The main difference between real analytic and complex analytic for functions in $\mathbb R^2 = \mathbb C$ is the following (I assume all the functions are smooth and we are working around $p=0$ for calculations):
Being real analytic at a point $p$ speaks about the growth of the derivatives in a neighbourhood of $p$. It is a very "analysis" property, because every smooth function $F : \mathbb R^2 \to \mathbb R^2$ can be "represented" in a neighbourhood of $p$ as
$$
F \equiv \sum_{n,m =0}^{\infty} \frac{\partial^{n+m}F}{\partial x^i\partial y^j}(0,0)\frac{x^i y^j}{i!j!}
$$
You can interpret $\equiv$ as you wish, but for example, by Taylor's theorem, these functions are equal to order $k$ for all $k \in \mathbb N$. The function is real analytic if $\equiv$ is an equality (this is, if the power series converges uniformly and coincides with $f$).
However, the obstruction to being complex analytic is bigger because it is "algebraic". Let me explain this:
Take $F$ as before. Because $\mathbb R^2 = \mathbb C$, you can think of $F=(F_1, F_2) = F_1+iF_2$. If $F$ is real analytic, then it is of the form
$$
F= \sum_{n,m=0}^{\infty} (a_{n,m}+ib_{n,m}) x^n y^m = \sum_{n,m=0}^{\infty} c_{n,m} x^n y^m
$$
For some complex $c_{n,m}$. You could define complex analytic functions as those that can be written in this form (convergent power series etc) but it doesn't seem very correct because $x,y$ are not the natural coordinates of the complex plane, so we use the formulas $z = x+iy, \bar z = x-iy$ to get $x = \frac{z+\bar z }{2}$ $y = \frac{z-\bar z}{2}$. After expanding all the powers, we get a representation
$$
F= \sum_{n,m=0}^\infty d_{n,m} z^n \bar z^m
$$
for some complex $d_{n,m}$. However, we have not done anything new. A funcion $F : \mathbb C \to \mathbb C$ can be written in this form iff it is real analyitic. Now, if you try to treat $\mathbb C$ as if it was a completely different field from $\mathbb R$, then complex analytic functions $F : F : \mathbb C \to \mathbb C$ should have a 1-dimensional power series representation (like real analytic functions $f : \mathbb R \to \mathbb R$), so you have to pick one variable. It turns out that the best thing is to pick $z$ as your variable. Then, complex analytic function should be of the form
$$
G = \sum_{n=0}^\infty e_n x^n
$$
Compare this to the representation of $F$. We are saying that a real analytic function is complex analytic when all the $d_{n,m}=0$ for all $m>0$. This is a VERY strong condition, and undoing the changes $z, \bar z$ yields it imposes an infinite set of algebraic conditions on the derivatives of $F$ wrt $x$ and $y$. We are saying that almost all the terms are $0$. It is basically reducing the information needed to encode a function from $\mathbb C^{\mathbb N \times \mathbb N}$ to $\mathbb C^{ \mathbb N}$ (I know these sets are equipotent, but think about it as linear vs quatratic growth).

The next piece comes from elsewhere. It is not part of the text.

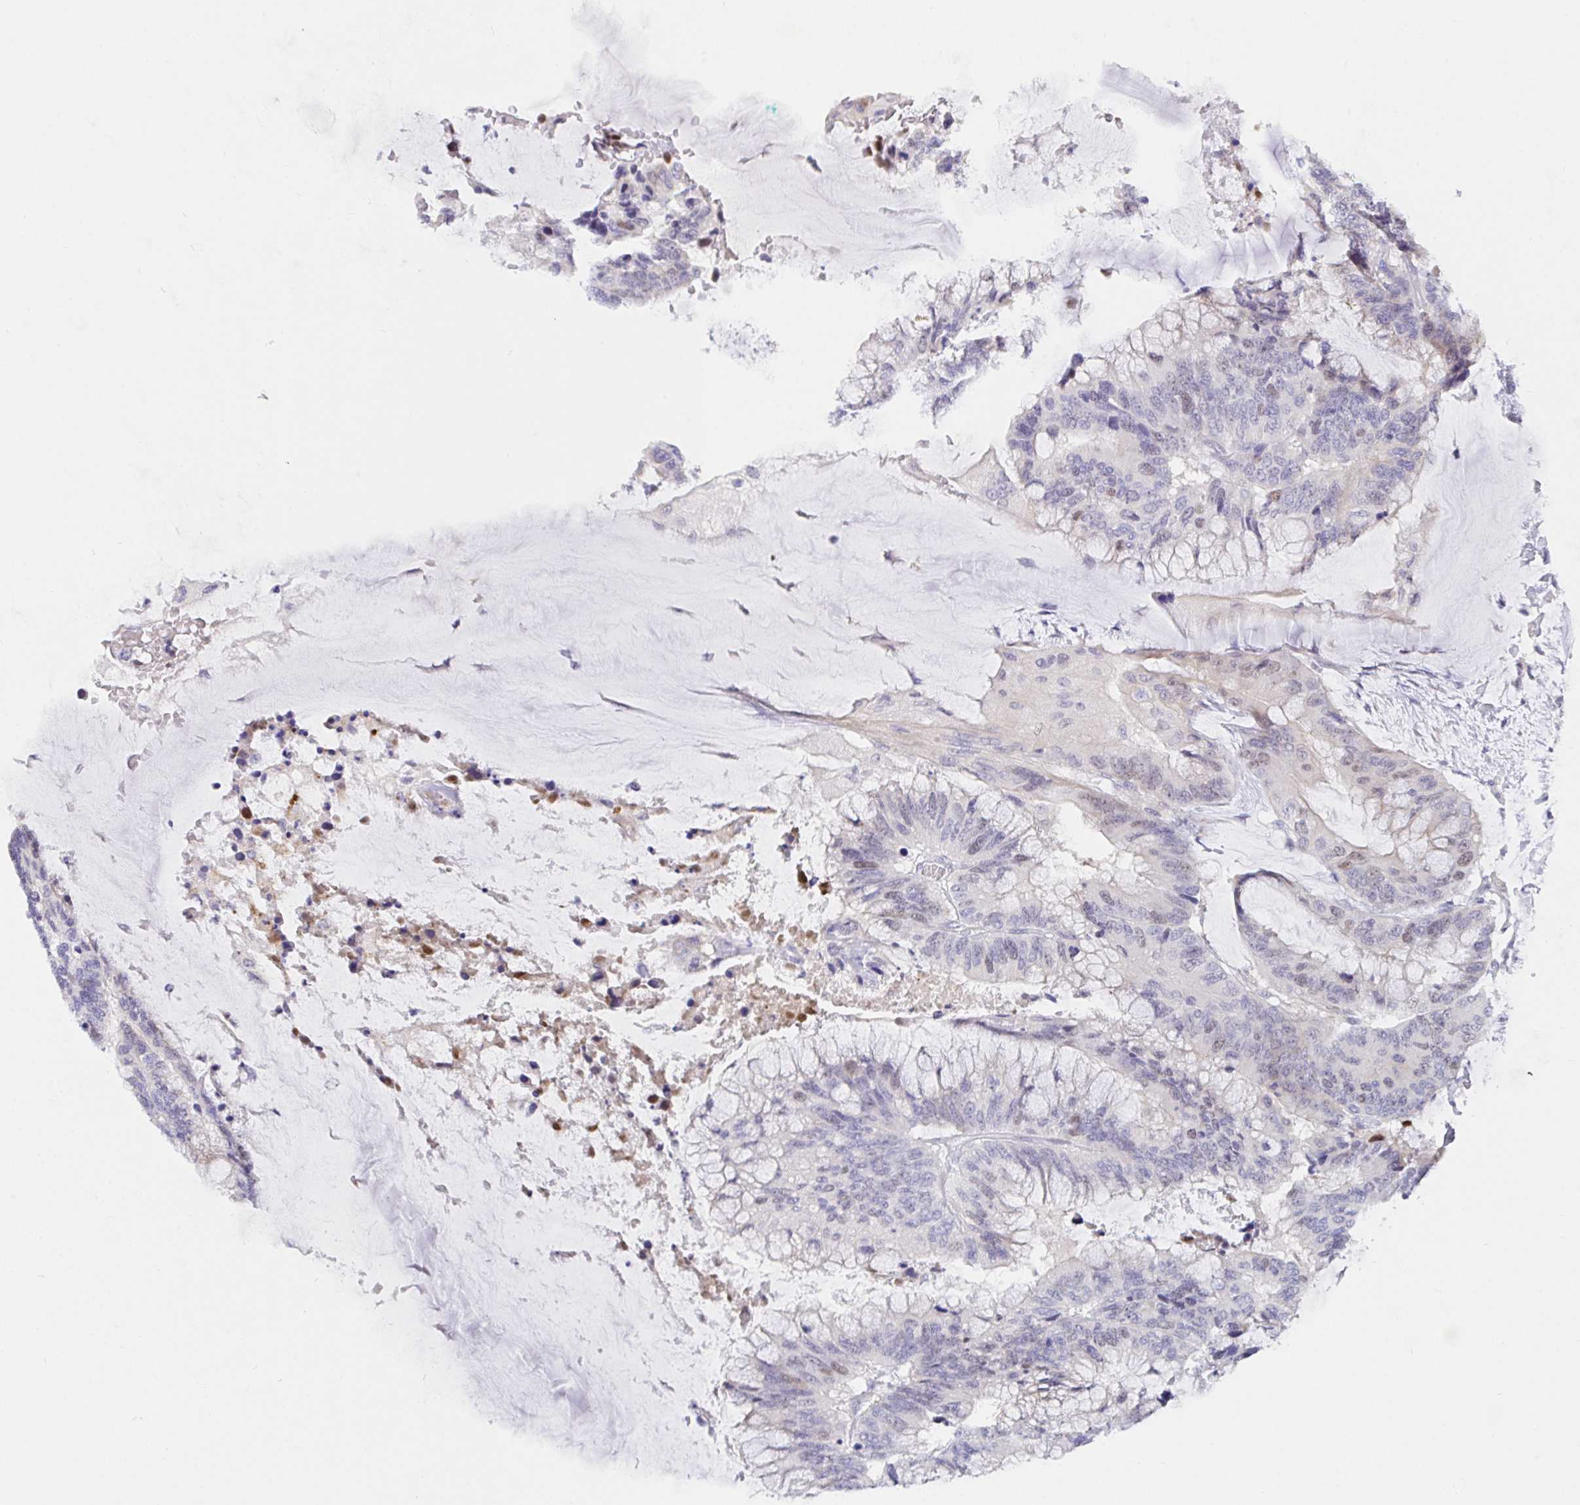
{"staining": {"intensity": "negative", "quantity": "none", "location": "none"}, "tissue": "colorectal cancer", "cell_type": "Tumor cells", "image_type": "cancer", "snomed": [{"axis": "morphology", "description": "Adenocarcinoma, NOS"}, {"axis": "topography", "description": "Rectum"}], "caption": "The immunohistochemistry histopathology image has no significant staining in tumor cells of colorectal adenocarcinoma tissue. (Stains: DAB immunohistochemistry (IHC) with hematoxylin counter stain, Microscopy: brightfield microscopy at high magnification).", "gene": "TIMELESS", "patient": {"sex": "female", "age": 59}}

The magic of complex analysis is being able to treat with this functions with so much ease, and this is a very very specific thing about the pair of fields $\mathbb R \subset \mathbb C$, and the main theorem is that if a $\mathcal C^1$ function $F : \mathbb R ^2 \to \mathbb R ^2$ satisfies the algebraic equations that I mentioned earlier for their first order derivatives (which are called the Cauchy-Riemann) equations, then it is complex analytic and therefore satisfies all these equations. This is one of the reasons why complex analysis is so beautiful and unexpected.

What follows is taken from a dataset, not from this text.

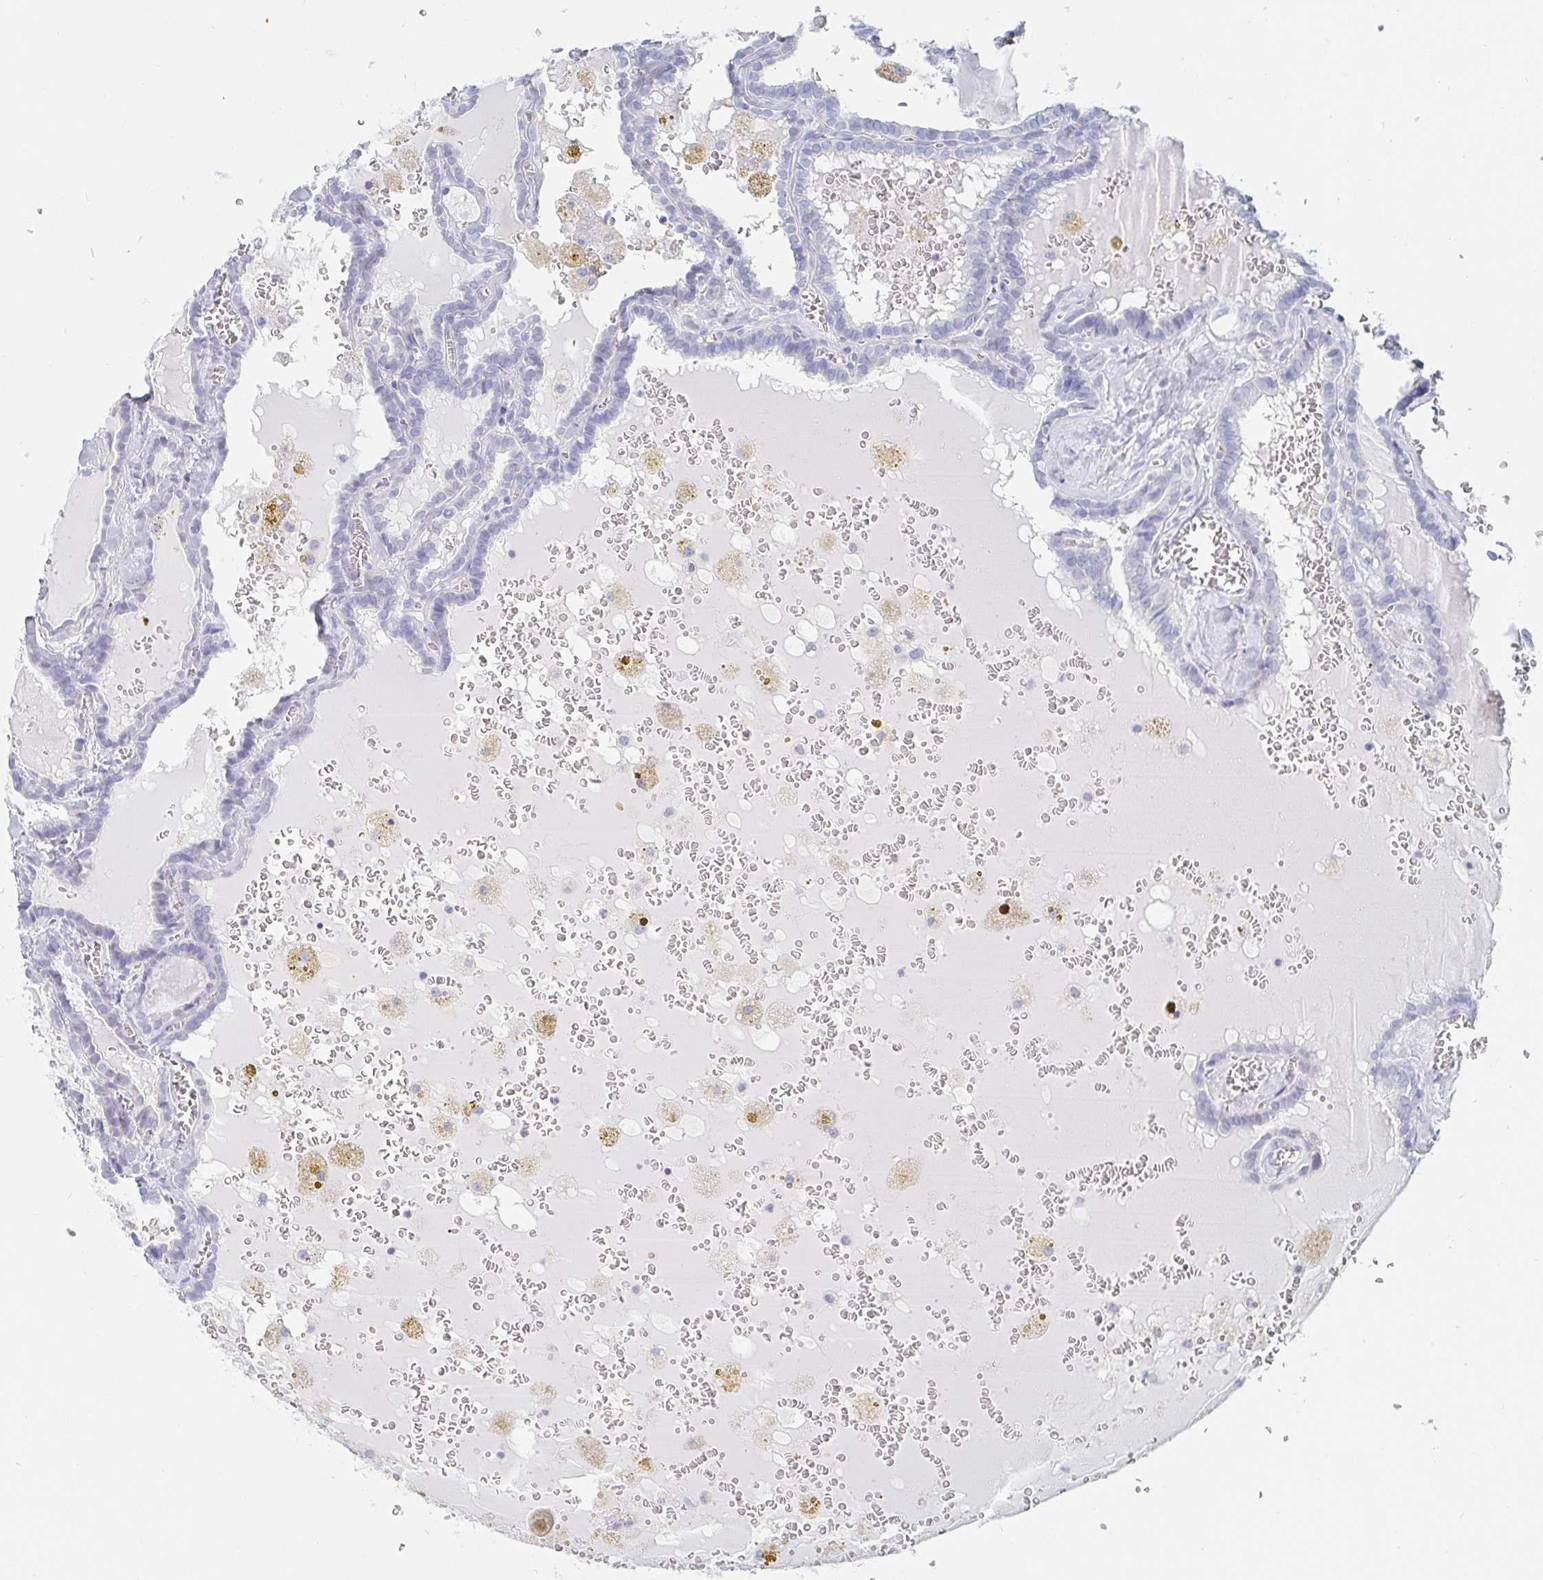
{"staining": {"intensity": "negative", "quantity": "none", "location": "none"}, "tissue": "thyroid cancer", "cell_type": "Tumor cells", "image_type": "cancer", "snomed": [{"axis": "morphology", "description": "Papillary adenocarcinoma, NOS"}, {"axis": "topography", "description": "Thyroid gland"}], "caption": "DAB (3,3'-diaminobenzidine) immunohistochemical staining of thyroid cancer demonstrates no significant positivity in tumor cells. (IHC, brightfield microscopy, high magnification).", "gene": "PACSIN1", "patient": {"sex": "female", "age": 39}}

So, IMO the main you should keep is that $F$-analytic functions, where $F$ is a complete field like $\mathbb R $ or $\mathbb C$ (but also like the $p$-adics $\mathbb Q_p$) should be defined in terms of $F$ only, trying to generalize how you define them in $\mathbb R$ and that these definitions don't need to have anything to do with each other. For example, the difference between complex and real analytic is huge. However, just in the case $\mathbb R \subset \mathbb C$ it turns out that there is a very particular and interesting connection between the definitions.